Hipertansiyon tanısı konan hastaların prognozu nedir? Tedavi, ilaçlar, uygun beslenme, jimnastik - tüm bunlar elbette hastalığın bazı semptomlarıyla başa çıkmaya yardımcı olur. Bununla birlikte, üçüncü aşamada, hastalığın tedavisi zordur - hastalara pratikte çalışamayacakları için birinci derece bir sakatlık atanır.
Dördüncü derece hipertansiyon
Modern tıp pratiğinde dördüncü derece hipertansiyonu teşhis etmek son derece nadirdir. Ne yazık ki, bu aşamada hastalığın tedavisi neredeyse imkansızdır. Hipertansif krizler hastanın sürekli yoldaşları haline gelir. Böyle zamanlarda acil tıbbi müdahaleye ihtiyacı var. Yardım Edin. Kural olarak, gelişimin bu aşamasındaki hastalık er ya da geç ölümle sonuçlanır.
Etkili önleyici tedbirler
Arteriyel hipertansiyon gibi bir hastalığın gelişmesini önlemenin yolları var mı? Bu durumda klinik öneriler oldukça basittir. Zayıf kalıtımın varlığında, insanlar baskıyı dikkatlice izlemeli, periyodik olarak tıbbi muayenelerden geçmelidir. Uyuşturucu ve alkol, sigara dahil tüm kötü alışkanlıklardan vazgeçmek son derece önemlidir.
Düzenli egzersizin dolaşım sisteminin durumu üzerinde olumlu bir etkisi vardır. Risk faktörlerinden biri strestir - sinir gerginliğinden kaçınmalı, meditasyon yapmalı, normal bir çalışma ve dinlenme programına uymalı ve dışarıda vakit geçirmelisiniz. Önlemenin önemli bir unsuru beslenmedir - doktorlar diyetteki şeker, yağ ve tuz miktarını az altmayı önerir. Menü doymamış yağ asitleri ve vitaminler içeren yiyecekler içermelidir.

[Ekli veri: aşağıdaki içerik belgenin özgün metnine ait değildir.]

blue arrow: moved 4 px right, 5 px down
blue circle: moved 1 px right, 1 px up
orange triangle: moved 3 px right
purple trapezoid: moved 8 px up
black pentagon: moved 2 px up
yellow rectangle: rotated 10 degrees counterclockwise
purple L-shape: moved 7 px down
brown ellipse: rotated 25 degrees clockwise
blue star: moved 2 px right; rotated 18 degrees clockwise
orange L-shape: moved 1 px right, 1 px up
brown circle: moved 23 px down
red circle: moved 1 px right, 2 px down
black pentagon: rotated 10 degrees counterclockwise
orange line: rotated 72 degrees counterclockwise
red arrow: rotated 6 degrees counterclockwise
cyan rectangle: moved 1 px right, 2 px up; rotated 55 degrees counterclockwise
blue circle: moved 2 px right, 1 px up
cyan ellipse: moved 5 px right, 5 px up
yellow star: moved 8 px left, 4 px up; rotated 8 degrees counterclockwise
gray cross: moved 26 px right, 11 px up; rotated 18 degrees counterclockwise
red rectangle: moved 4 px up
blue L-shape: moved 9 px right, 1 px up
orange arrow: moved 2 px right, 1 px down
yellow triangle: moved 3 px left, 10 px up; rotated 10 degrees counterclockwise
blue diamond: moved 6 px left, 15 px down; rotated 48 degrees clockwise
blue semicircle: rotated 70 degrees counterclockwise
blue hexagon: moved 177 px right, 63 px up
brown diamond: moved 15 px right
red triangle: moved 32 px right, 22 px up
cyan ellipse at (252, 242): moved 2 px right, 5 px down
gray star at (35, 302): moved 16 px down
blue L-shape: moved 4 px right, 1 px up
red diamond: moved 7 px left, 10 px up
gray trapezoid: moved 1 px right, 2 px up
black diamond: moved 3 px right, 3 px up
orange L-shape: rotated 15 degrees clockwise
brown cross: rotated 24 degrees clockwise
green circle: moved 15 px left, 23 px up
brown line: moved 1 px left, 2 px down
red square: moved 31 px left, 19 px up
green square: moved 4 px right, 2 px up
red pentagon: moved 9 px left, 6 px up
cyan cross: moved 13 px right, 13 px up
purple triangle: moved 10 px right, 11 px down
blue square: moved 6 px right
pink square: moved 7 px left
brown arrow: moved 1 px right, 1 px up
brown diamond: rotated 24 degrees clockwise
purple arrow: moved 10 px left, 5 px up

Kahveden vazgeçmeye değer.
Daha önce arteriyel hipertansiyon teşhisi konmuş kişiler ne yapmalıdır? Bu durumda bir doktorun yardımı gereklidir. Hastalık ne kadar erken tespit edilirse, onunla baş etmek o kadar kolay olur. Bu durumda önleme, komplikasyonları önlemeyi amaçlamaktadır. Plan, ilaçları ve sağlıklı bir yaşam tarzını içerir.